Baixa à sepultura, nesta manhã, no cemitério Primaveras 1, em Guarulhos, na Grande São Paulo, o corpo de PC Siqueira, influenciador digital de 37 anos, o primeiro youtuber brasileiro. Ele se matou em seu apartamento na zona sul da capital paulista, depois de ingerir álcool, substâncias entorpecentes e medicamentos.
Sofria de depressão e se tratava da doença. Em junho de 2020, Siqueira fora alvo de uma postagem no Twitter na qual aparecia num suposto chat em que supostamente compartilhava fotos íntimas de uma menina de 6 anos. A Polícia Civil de São Paulo abriu inquérito e apreendeu equipamentos eletrônicos na casa dele.
Em fevereiro de 2021, a Polícia Técnica divulgou o resultado da perícia nos computadores, celular e aparelhos de videogame de PC Siqueira. O laudo não encontrou nenhum registro que fosse capaz de incriminá-lo. Mesmo assim, sua carreira como influenciador digital, que já estava em declínio, sofreu um forte e definitivo abalo.
A perícia concluiu: “PC Siqueira não armazenava ou compartilhava fotos ou vídeos de conteúdo pornográfico de menores de idade, não teve conversas com outras pessoas sobre o tema e tampouco fez buscas em sites de pesquisas a respeito do assunto”. Àquela altura, porém, o estrago estava feito. A internet é cruel e não perdoa. Siqueira não suportou.
Jéssica Vitória Canedo, 22 anos de idade, também não suportou o efeito deletério de ver seu nome exposto no perfil de entretenimento Choquei. Diálogos criados por inteligência artificial simularam uma conversa íntima dela com o humorista Whindersson Nunes. Era tudo falso. A mãe de Jéssica pediu a retirada do conteúdo, Nunes, idem.
O conteúdo só foi retirado depois que Jéssica se matou. Ontem, o Choquei lavou as mãos por meio de nota oficial na qual diz que “passa por um profundo processo de reavaliação interna dos métodos adotados visando a implementação de filtros e códigos de conduta para evitar que episódios dessa natureza voltem a acontecer”.
“A gente nunca produz conteúdo”, desculpou-se Raphael Sousa, administrador do perfil Choquei, que acumula mais de 20 milhões de seguidores nas diversas redes. “O que a gente posta é conteúdo replicado.
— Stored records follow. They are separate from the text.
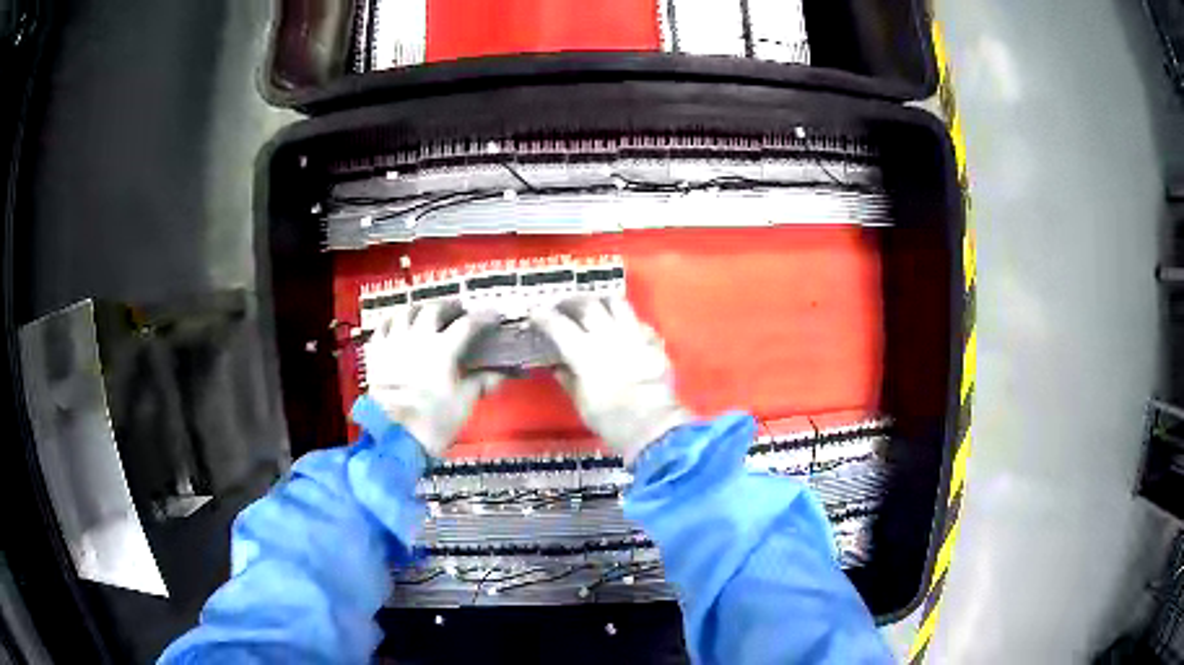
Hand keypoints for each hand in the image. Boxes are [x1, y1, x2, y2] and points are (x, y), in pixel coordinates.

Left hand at [365, 303, 500, 456]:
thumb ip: (481, 384)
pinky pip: (382, 328)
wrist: (394, 435)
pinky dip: (392, 322)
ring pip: (406, 313)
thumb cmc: (432, 421)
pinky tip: (396, 325)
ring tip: (425, 314)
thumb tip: (498, 376)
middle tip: (457, 312)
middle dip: (448, 307)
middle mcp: (418, 338)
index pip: (467, 324)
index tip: (492, 316)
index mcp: (443, 349)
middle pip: (434, 310)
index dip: (483, 317)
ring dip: (419, 310)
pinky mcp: (375, 353)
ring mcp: (394, 343)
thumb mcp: (463, 403)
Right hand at [531, 298, 689, 463]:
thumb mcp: (581, 402)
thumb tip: (559, 367)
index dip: (543, 316)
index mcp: (583, 352)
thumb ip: (568, 379)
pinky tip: (624, 328)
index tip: (535, 313)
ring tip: (594, 306)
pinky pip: (639, 321)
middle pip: (587, 305)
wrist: (652, 422)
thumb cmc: (610, 418)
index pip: (558, 325)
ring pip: (616, 303)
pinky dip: (628, 321)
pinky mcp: (653, 342)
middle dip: (571, 302)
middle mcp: (607, 335)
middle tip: (563, 307)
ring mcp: (633, 335)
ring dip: (601, 301)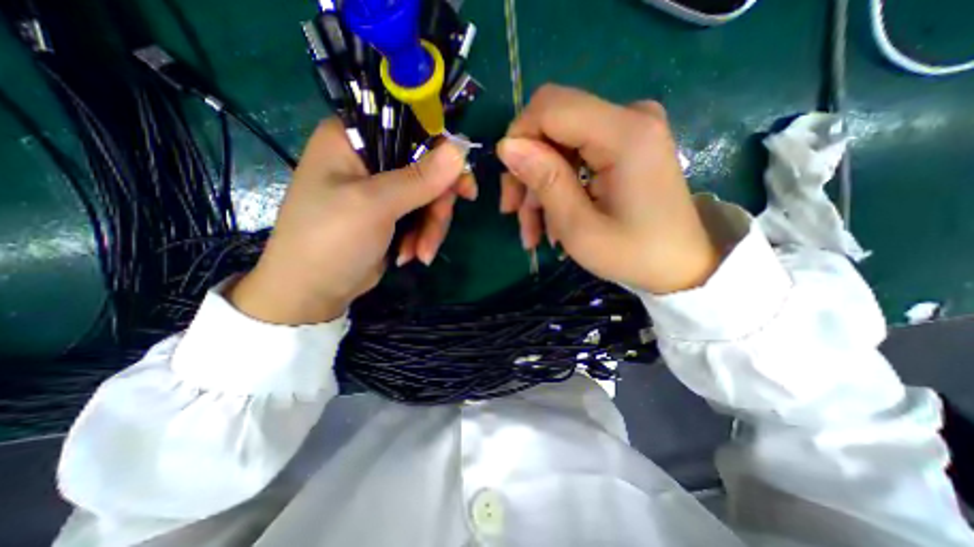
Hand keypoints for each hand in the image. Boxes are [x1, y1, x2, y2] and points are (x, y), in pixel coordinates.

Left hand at [229, 117, 471, 324]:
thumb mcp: (375, 206)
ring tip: (420, 254)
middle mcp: (369, 159)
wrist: (313, 292)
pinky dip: (422, 237)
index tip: (462, 183)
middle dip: (436, 205)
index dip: (441, 152)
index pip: (410, 127)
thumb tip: (460, 151)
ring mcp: (382, 189)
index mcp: (353, 139)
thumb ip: (419, 178)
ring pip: (429, 197)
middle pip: (426, 169)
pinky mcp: (392, 214)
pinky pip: (422, 216)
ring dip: (430, 229)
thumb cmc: (331, 240)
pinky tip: (410, 256)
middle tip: (438, 230)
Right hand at [498, 83, 716, 295]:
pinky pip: (576, 156)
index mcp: (625, 133)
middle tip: (514, 212)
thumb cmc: (634, 255)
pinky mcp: (626, 146)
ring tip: (533, 231)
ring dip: (539, 186)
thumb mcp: (580, 228)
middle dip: (526, 169)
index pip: (550, 108)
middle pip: (552, 124)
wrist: (682, 266)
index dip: (518, 140)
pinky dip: (558, 186)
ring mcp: (629, 130)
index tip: (511, 188)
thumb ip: (545, 180)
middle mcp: (630, 118)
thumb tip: (507, 146)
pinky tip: (552, 222)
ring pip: (559, 145)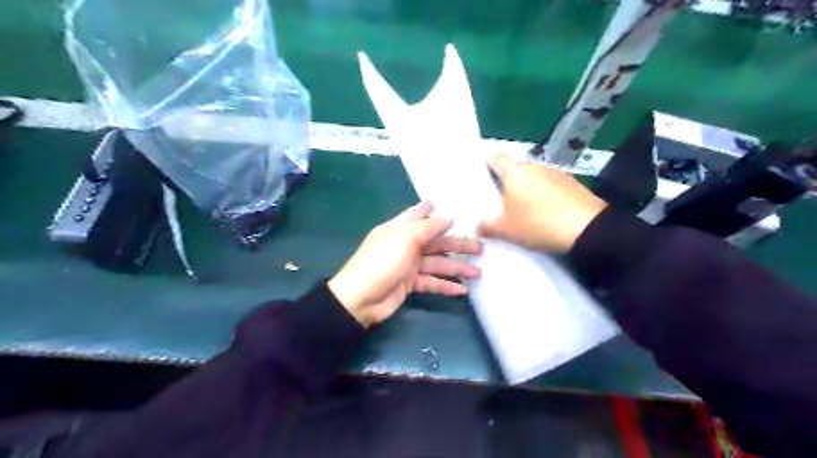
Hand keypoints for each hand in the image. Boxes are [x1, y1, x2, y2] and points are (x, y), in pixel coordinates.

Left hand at [328, 202, 480, 327]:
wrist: (360, 299)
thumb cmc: (381, 262)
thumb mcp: (404, 240)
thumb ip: (428, 227)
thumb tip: (449, 217)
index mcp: (400, 229)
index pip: (418, 215)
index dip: (433, 210)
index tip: (452, 210)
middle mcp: (405, 245)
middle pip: (436, 242)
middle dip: (457, 244)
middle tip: (480, 247)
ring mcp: (408, 265)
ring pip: (437, 263)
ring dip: (457, 267)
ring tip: (478, 272)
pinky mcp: (410, 284)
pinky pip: (431, 282)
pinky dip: (446, 285)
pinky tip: (462, 290)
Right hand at [481, 154, 604, 254]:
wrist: (587, 229)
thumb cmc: (538, 224)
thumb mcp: (506, 229)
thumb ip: (488, 225)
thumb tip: (478, 224)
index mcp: (515, 172)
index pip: (496, 158)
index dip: (487, 163)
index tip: (482, 175)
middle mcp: (535, 166)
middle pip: (515, 170)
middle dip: (507, 183)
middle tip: (500, 202)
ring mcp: (556, 173)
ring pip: (533, 178)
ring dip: (527, 190)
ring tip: (524, 211)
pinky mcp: (572, 183)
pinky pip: (550, 186)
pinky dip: (544, 195)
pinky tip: (545, 213)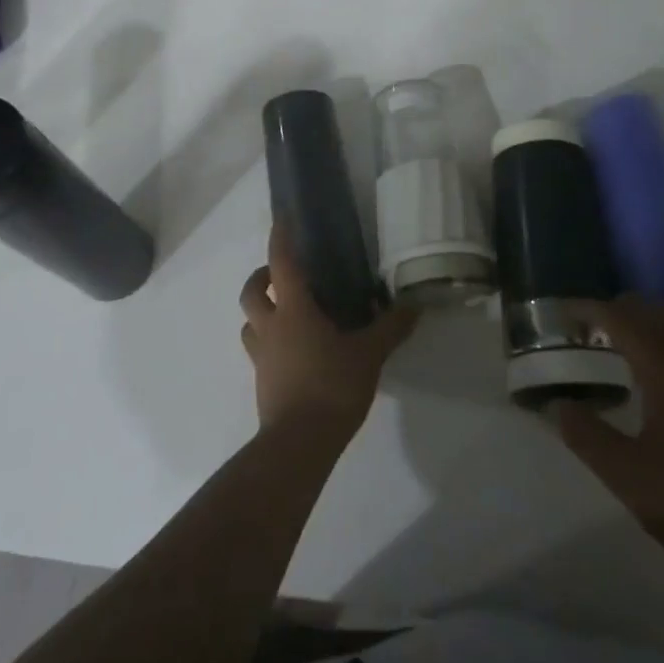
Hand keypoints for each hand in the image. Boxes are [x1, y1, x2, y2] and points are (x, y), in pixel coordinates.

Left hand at [239, 225, 415, 440]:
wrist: (299, 443)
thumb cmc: (332, 387)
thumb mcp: (369, 354)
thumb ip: (390, 328)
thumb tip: (414, 305)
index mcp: (293, 310)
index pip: (282, 263)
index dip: (281, 238)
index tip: (282, 219)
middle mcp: (270, 326)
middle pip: (251, 291)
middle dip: (261, 277)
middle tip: (281, 275)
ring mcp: (262, 356)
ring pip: (249, 323)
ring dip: (261, 311)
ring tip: (285, 313)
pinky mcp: (262, 381)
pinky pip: (259, 350)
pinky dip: (269, 341)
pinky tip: (293, 351)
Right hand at [552, 299, 663, 594]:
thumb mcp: (627, 476)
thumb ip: (586, 436)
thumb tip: (558, 405)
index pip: (620, 319)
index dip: (587, 309)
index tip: (561, 313)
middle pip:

Isso aí é papel de jornalista.” Quer dizer: confirmar se a informação que divulga está correta não é problema dele, mas dos outros.
PC Siqueira foi cancelado por milhares de seguidores; Jéssica, que também sofria de depressão, teve sua imagem vilipendiada nas redes sociais. Quem pagará pela morte dos dois? Quem ganhou e continuará a ganhar com casos como esses? O linchamento digital rende likes e engajamento. Com isso ganham as plataformas que o incentivam.
Observa Pedro Doria, jornalista especializado no assunto:
“As redes não são um jogo. Mobilizam a vida de pessoas e afetam o destino de sociedades. Todo influenciador com grande alcance precisa compreender que uma audiência grande impõe responsabilidade. Traz dinheiro, mas impõe obrigações éticas perante a comunidade. […] Bolsonaro passou, e paramos de discutir os efeitos dos algoritmos. A nova geração de inteligência artificial vai turbiná-los. O problema não acabou e ficará pior.”